There is a wide range of architecture junk shops to choose from, from high-end stores with carefully curated goods (with prices to match) to those that look more like an indoor flea market or junkyard (which are far cheaper).
Sometimes construction scrap deals are affiliated with a nonprofit organization, such as Habitat for Humanity ReStores (they also sell furniture, appliances, and building materials) or Building value in Cincinnati (which is operated by Easter seal) and tend to have prices on the lower end of the spectrum.
How to buy from construction scrap stores
Here are a few things to consider if you’re new to architecture rescue:
Go inside with realistic expectations (and an open mind)
If this is your first time looking for architectural remains, it helps to have an idea of what to expect. First, the inventory in these stores is constantly changing. Just because you’ve seen a 1950s refrigerator there once doesn’t mean they don’t always have it in stock.
And while some rubble dealers sell furniture and appliances, the focus is mostly on parts and furnishings from a house or building – think mantelpiece, fittings for closets, doors, entire windows and / or frames, sinks and other bathroom fixtures, handrails, mounted lights etc.
If you are looking for a specific item, chances are it doesn’t have it in stock. But that doesn’t mean you are out of luck. Take a look around and stay open-minded: you never know what you will notice in your home that you have not thought of before.

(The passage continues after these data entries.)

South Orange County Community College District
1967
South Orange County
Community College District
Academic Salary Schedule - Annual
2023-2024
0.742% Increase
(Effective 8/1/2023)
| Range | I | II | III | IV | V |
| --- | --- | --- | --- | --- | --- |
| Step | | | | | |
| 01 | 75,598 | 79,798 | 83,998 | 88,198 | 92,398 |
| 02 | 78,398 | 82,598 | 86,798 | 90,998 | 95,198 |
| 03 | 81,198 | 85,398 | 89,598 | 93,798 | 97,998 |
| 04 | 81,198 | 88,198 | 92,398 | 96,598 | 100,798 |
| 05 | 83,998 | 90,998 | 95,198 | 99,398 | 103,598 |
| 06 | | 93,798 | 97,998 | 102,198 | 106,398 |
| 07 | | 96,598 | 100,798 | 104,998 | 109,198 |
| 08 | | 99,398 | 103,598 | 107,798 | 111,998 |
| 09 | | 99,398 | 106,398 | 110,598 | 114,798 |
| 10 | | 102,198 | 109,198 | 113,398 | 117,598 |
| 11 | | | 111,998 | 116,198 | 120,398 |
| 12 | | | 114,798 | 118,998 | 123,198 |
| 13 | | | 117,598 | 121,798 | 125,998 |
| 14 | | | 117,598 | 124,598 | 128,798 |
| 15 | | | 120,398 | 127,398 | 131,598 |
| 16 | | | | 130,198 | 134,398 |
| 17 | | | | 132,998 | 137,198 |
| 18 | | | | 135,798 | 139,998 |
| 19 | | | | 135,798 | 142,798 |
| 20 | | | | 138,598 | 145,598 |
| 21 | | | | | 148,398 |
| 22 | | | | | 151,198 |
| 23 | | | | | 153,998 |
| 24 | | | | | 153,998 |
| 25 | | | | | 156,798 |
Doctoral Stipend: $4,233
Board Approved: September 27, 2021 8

Pay attention to the condition of an item
Although most of the items sold in construction scrap stores are needed (there may be some new items, such as leftover building materials), you still want to make sure that they are in working order; or, if they need some work, that you can do it yourself (or are willing to pay someone else to do it).
In an interview with Old House Journal, Bob Falk, co-author of Unbuilding: Salvaging the Architectural Treasures of Unwanted Houses, shared several strategies for assessing the condition of an object:
- For items made of wood: Do the type, patina and workmanship go well with your home? How weathered is the item and can all parts be moved easily?
- For lacquered wood: Proceed with caution – there is a good chance it contains at least some leaded paint, which a Health hazard.
- For doors and floors: How many nail holes have been made in the wood over the years?
- For wooden floors: Have the boards been reground and if so, how often? Are there any breaks, cracks or other signs of rotting wood? Will the thicknesses of older planks work for your room?
- For everything: Check for missing parts. “You can always find parts for the interior of an antique lamp,” says Falk, “but the decorative parts are hard to beat.”
If you are not sure what something is or how it is used, ask a representative
Most of the time the people who work in architecture rescue businesses are pretty passionate about their job and happy to answer any questions you have – including “What is this?” Even better, they can not only explain the original purpose of a piece to you, but they can also suggest non-traditional ways to use it in your home (especially on home improvement projects).
See if the negotiation is on the table
Some architecture firms are willing to negotiate prices with you; others don’t. This is important information that you should know before proceeding to checkout.
How do you know if a place is open for negotiation? In some cases, stores post this information on their website. If not, check out Yelp or other reviews to see if people have left comments on whether a particular store is willing to negotiate prices with customers.
If all else fails, ask someone who works there and say something like “Is there room for these prices” or “Are these prices fixed?” The answer may be “no”, but at least you know it.
Follow some shops on Instagram
Whether you’re a newbie to architectural rescue or a long-time fan and customer, it can be helpful (and interesting) to see what items different stores across the country have in stock. That’s partly because its inventory tends to reflect local history, including the era of the city’s heyday, its basic industries, and the types of building materials that were most commonly available in the area.
Even if you don’t live in this area and / or can’t purchase that particular item, it will at least be on your radar. It will also give you ideas on how to use similar items that are available to you locally (or just find out what they are).
Some architecture rescue Instagram accounts you might want to follow are: Xchange conversions (Cleveland), Old good things (Locations in New York, Los Angeles and Scranton, PA), ReHouse (Rochester), Architectural Salvation of San Diego, Hudson Valley House Parts (Newburgh, NY), Portland Architectural Salvage (Maine) and NorEast Architectural Antiques (located on the MA / NH border).